Emotional Support Program
The Integrated Emotional Support Program connects healthcare professionals with emotional support resources, with a specialized focus on providing resources after adverse patient events, and unexpected patient outcomes.
The program has also started a new initiative focused on workplace safety to proactively reach out to faculty and staff who have been verbally or physically assaulted by patients and visitors.
Available resources include:
- The Employee Assistance Program provides free visits to counselors in the community as well as workshops on topics related to well-being.
- The Critical Incident Stress Management Team provides trained group-focused and individual support to health care professionals experiencing critical incident-related stress after a traumatic event.
- UNC’s Peer Support Program provides one on one support after events related to patient care or interactions.
- The Taking Care of Our Own Program is designed to address burnout syndrome and other mental health concerns in attending and resident physicians and is a highly utilized program.
If you would like to learn more, contact the Integrated Emotional Support Program Coordinator, Jenny Tauber, by phone at 919.966.5479 or by email at Jennifer_Tauber@med.unc.edu.
Expansion of School of Medicine Wellness Committee to include representatives from all Departments
This year, the School of Medicine has launched a new Well-Being Committee to liaise with and complement the System-Wide Well-Being Programs efforts and ensure representation across all SOM Clinical and Basic science departments.
The Committee, chaired by Dr.
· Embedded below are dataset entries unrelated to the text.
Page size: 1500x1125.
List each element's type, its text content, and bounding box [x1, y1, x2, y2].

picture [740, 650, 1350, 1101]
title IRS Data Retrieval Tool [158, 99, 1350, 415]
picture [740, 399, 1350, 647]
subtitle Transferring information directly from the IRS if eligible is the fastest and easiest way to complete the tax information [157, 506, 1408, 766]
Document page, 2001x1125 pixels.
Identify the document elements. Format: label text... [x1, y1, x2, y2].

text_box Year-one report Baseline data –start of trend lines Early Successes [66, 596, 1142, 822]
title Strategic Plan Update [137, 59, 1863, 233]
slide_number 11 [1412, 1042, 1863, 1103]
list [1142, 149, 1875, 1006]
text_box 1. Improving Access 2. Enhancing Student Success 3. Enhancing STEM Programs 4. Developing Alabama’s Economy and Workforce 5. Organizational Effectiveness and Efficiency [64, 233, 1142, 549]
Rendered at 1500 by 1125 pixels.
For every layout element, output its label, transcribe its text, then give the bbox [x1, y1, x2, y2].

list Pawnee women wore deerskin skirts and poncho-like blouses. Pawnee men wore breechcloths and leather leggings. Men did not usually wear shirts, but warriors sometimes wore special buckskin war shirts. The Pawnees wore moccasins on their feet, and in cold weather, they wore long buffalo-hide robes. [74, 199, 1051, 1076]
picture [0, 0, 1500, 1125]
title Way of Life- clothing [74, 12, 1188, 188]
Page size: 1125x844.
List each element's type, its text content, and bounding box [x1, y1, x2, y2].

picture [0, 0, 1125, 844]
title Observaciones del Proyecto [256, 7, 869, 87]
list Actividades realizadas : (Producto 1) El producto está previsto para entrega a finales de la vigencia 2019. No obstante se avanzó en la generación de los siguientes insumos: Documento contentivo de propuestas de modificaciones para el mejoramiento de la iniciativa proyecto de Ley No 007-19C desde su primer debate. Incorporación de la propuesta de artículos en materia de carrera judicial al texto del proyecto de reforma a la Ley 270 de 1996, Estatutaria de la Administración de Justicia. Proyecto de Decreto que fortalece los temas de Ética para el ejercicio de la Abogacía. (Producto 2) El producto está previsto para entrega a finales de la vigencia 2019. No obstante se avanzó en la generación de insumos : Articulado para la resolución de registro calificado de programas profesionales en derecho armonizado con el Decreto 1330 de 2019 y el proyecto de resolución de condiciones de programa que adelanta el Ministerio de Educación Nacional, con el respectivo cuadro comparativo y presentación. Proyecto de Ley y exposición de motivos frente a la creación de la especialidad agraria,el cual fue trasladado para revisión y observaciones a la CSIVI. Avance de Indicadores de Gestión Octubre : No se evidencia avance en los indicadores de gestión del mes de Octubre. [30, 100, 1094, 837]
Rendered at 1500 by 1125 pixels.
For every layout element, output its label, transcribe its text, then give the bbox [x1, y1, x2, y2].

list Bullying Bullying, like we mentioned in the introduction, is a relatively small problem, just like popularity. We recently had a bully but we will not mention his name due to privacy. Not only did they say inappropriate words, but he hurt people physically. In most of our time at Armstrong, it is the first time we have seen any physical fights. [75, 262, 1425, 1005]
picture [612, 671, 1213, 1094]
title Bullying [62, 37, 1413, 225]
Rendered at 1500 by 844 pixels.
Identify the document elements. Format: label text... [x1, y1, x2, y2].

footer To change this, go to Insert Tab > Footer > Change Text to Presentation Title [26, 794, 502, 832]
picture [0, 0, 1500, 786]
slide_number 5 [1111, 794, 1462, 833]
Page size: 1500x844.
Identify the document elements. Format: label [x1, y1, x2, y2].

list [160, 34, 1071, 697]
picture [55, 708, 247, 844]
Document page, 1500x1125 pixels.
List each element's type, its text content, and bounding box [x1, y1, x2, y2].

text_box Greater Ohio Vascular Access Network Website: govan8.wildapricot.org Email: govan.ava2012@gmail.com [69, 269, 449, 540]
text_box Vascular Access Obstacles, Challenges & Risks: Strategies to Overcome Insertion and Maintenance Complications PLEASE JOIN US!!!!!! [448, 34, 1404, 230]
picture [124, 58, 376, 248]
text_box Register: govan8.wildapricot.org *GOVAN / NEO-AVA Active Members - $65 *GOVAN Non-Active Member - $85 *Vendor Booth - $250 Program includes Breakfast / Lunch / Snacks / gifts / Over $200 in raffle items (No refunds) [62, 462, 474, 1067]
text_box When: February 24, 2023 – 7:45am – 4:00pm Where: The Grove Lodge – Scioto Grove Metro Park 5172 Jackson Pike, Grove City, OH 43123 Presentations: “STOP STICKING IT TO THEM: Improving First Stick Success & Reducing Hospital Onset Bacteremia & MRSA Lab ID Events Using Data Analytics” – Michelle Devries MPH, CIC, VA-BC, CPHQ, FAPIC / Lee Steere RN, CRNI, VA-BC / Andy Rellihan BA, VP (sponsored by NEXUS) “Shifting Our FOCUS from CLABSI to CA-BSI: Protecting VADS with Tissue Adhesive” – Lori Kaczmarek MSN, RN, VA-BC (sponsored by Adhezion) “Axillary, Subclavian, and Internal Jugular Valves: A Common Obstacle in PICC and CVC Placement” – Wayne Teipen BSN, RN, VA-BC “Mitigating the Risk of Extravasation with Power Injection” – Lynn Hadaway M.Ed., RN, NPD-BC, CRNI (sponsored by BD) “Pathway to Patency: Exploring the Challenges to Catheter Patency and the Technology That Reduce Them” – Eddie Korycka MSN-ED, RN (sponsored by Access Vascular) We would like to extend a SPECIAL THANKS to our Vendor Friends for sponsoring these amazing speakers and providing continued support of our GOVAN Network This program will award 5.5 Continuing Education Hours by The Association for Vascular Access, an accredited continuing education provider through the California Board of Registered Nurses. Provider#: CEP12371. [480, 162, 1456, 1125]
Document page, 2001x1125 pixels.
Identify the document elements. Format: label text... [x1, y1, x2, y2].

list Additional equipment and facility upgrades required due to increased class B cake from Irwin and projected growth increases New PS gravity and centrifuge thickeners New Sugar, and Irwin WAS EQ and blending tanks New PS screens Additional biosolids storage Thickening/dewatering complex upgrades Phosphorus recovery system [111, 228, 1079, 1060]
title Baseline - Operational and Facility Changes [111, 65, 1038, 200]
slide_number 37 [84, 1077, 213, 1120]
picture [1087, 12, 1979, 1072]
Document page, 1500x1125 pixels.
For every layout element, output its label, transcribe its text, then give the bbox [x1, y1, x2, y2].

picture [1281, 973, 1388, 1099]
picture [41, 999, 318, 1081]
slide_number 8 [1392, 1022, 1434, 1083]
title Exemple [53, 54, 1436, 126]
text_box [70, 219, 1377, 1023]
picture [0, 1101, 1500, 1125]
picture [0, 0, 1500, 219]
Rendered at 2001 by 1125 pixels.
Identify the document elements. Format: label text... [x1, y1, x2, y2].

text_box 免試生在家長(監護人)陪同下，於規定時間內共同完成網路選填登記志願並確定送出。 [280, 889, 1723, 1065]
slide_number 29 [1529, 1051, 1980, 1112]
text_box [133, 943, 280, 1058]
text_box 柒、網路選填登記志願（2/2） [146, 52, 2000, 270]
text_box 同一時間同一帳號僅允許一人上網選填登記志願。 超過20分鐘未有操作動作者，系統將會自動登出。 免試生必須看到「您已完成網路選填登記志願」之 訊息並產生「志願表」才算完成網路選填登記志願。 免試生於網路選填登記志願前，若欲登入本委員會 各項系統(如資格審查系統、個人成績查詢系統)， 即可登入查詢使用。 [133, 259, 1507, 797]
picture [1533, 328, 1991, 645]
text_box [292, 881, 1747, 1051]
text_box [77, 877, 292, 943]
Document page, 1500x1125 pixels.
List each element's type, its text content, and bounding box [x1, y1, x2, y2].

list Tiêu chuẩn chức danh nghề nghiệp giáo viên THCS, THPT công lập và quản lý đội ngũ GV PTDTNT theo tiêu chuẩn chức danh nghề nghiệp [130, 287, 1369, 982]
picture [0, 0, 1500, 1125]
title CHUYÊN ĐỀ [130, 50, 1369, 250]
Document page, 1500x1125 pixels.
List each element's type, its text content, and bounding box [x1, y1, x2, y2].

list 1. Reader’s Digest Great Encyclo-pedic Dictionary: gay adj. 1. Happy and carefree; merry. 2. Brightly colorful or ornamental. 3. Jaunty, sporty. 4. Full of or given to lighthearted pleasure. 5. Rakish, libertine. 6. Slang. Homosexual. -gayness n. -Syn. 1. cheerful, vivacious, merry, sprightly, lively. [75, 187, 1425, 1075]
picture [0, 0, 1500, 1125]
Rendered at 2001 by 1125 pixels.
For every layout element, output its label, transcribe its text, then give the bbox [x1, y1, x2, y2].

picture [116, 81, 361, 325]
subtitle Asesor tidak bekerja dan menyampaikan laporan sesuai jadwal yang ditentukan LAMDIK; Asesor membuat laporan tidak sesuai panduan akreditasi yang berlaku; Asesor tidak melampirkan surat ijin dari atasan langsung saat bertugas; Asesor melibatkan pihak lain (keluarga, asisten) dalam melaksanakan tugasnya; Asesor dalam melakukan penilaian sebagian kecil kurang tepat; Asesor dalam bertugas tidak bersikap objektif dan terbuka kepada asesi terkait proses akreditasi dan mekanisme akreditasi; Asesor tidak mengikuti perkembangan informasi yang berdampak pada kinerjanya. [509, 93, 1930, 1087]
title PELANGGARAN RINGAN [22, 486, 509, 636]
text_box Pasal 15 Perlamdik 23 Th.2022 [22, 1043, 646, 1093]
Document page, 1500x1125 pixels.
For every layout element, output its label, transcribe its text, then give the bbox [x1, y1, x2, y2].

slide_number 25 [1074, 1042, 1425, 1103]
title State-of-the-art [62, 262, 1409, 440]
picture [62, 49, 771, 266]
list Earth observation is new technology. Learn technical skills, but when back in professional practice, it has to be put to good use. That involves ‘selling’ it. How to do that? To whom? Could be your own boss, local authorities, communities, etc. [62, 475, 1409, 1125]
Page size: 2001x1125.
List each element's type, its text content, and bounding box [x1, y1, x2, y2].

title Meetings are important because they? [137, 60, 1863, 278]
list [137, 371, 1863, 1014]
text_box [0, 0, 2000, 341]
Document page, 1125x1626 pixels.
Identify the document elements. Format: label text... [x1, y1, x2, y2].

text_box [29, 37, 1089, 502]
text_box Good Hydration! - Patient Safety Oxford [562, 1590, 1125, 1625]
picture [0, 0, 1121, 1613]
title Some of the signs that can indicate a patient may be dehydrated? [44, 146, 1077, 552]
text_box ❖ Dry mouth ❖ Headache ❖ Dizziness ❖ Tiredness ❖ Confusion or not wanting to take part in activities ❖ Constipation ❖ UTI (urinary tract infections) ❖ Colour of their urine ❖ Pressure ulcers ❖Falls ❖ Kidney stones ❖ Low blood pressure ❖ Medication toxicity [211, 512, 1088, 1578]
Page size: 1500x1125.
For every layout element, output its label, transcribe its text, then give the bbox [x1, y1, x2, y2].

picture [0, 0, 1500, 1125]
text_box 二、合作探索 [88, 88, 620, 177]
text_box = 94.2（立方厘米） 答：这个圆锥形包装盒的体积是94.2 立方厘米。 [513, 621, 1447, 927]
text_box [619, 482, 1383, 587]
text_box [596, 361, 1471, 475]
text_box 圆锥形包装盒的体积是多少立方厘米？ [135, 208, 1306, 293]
Tim Farrell, Professor of Surgery, will support efforts to communicate effective interventions, disseminate well-being metrics, and champion a culture of well-being across the School of Medicine.
The School of Medicine Well-Being Committee is formalizing an organizational structure comprised of three sub-committees – research faculty, clinical faculty, and scholarship, chaired by Drs. Ilona Jaspers, Deanna Sasaki-Adams, and Susie Martinelli, respectively - and an executive committee.
The aim is to have 100% representation from each of the School of Medicine’s departments to ensure efforts are responsive to the well-being needs of the faculty at large and complementary to efforts at the system level. To find out who from your department is involved, or to volunteer, please contact Lauren Westervelt (email@example.com).
A toolkit of best practices that can be tailored as appropriate to meet the specific needs of individual teams at each entity is currently under development.
If you would like to be a participant in this effort by contributing ideas and disseminating information to help adopt and share best practices across the system to enhance work culture and relations, contact the Well-Being team today!
Share your ideas and feedback
In summary, the complexity of health care delivery requires ongoing vigilance of the Well-Being of all physicians, nurses, and staff involved in delivering patient care and performing our other vital missions of research and teaching.